Task description: In full and without alteration, output each record given here.

----- Data

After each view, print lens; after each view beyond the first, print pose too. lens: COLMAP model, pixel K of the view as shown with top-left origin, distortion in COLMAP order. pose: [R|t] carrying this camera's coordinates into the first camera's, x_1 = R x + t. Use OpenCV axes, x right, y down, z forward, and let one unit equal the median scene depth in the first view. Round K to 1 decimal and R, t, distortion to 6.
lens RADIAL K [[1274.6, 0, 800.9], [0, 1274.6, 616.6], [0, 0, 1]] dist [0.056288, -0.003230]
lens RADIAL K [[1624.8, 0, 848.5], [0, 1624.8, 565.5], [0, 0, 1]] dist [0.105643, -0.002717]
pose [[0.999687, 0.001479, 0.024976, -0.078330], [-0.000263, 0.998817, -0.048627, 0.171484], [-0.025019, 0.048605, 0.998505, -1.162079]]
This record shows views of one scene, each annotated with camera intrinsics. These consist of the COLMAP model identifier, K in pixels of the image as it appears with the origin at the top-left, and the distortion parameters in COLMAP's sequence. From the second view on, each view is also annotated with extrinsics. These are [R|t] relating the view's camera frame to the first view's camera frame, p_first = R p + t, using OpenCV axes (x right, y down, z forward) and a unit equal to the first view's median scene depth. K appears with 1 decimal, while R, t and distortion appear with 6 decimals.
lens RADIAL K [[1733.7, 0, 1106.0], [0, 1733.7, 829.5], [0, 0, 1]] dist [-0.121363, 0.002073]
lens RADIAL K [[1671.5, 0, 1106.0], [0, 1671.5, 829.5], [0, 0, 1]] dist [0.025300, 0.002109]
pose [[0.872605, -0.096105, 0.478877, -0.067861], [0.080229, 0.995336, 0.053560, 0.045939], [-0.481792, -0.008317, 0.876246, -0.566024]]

----------

Finished task:
After each view, print lens; after each view beyond the first, print pose too. lens: COLMAP model, pixel K of the view as shown with top-left origin, distortion in COLMAP order. pose: [R|t] carrying this camera's coordinates into the first camera's, x_1 = R x + t. Use OpenCV axes, x right, y down, z forward, and let one unit equal the median scene depth in the first view. Round K to 1 decimal and R, t, distortion to 6.
lens RADIAL K [[1274.6, 0, 800.9], [0, 1274.6, 616.6], [0, 0, 1]] dist [0.056288, -0.003230]
lens RADIAL K [[1624.8, 0, 848.5], [0, 1624.8, 565.5], [0, 0, 1]] dist [0.105643, -0.002717]
pose [[0.999687, 0.001479, 0.024976, -0.078330], [-0.000263, 0.998817, -0.048627, 0.171484], [-0.025019, 0.048605, 0.998505, -1.162079]]
This record shows views of one scene, each annotated with camera intrinsics. These consist of the COLMAP model identifier, K in pixels of the image as it appears with the origin at the top-left, and the distortion parameters in COLMAP's sequence. From the second view on, each view is also annotated with extrinsics. These are [R|t] relating the view's camera frame to the first view's camera frame, p_first = R p + t, using OpenCV axes (x right, y down, z forward) and a unit equal to the first view's median scene depth. K appears with 1 decimal, while R, t and distortion appear with 6 decimals.
lens RADIAL K [[1733.7, 0, 1106.0], [0, 1733.7, 829.5], [0, 0, 1]] dist [-0.121363, 0.002073]
lens RADIAL K [[1671.5, 0, 1106.0], [0, 1671.5, 829.5], [0, 0, 1]] dist [0.025300, 0.002109]
pose [[0.872605, -0.096105, 0.478877, -0.067861], [0.080229, 0.995336, 0.053560, 0.045939], [-0.481792, -0.008317, 0.876246, -0.566024]]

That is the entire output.